= Directions =
Below are the records; output them exactly from the first line through the line with "mysql or postgresql", stopping there.

= Data excerpts =
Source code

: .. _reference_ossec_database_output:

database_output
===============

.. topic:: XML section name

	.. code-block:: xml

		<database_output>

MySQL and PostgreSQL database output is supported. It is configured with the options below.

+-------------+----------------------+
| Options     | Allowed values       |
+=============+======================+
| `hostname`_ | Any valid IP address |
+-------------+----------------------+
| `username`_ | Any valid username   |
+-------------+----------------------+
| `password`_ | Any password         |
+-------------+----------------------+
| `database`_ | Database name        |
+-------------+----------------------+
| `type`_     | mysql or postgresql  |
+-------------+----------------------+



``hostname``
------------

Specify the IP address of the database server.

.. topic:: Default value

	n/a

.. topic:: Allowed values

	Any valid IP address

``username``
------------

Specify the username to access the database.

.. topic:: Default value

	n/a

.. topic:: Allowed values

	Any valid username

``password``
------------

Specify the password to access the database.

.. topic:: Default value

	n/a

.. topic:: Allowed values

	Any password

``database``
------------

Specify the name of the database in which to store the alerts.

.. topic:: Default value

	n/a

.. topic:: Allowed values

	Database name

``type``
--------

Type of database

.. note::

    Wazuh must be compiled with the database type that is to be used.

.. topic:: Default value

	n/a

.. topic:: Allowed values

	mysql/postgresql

= Answer to this exercise =
Source code

: .. _reference_ossec_database_output:

database_output
===============

.. topic:: XML section name

	.. code-block:: xml

		<database_output>

MySQL and PostgreSQL database output is supported. It is configured with the options below.

+-------------+----------------------+
| Options     | Allowed values       |
+=============+======================+
| `hostname`_ | Any valid IP address |
+-------------+----------------------+
| `username`_ | Any valid username   |
+-------------+----------------------+
| `password`_ | Any password         |
+-------------+----------------------+
| `database`_ | Database name        |
+-------------+----------------------+
| `type`_     | mysql or postgresql  |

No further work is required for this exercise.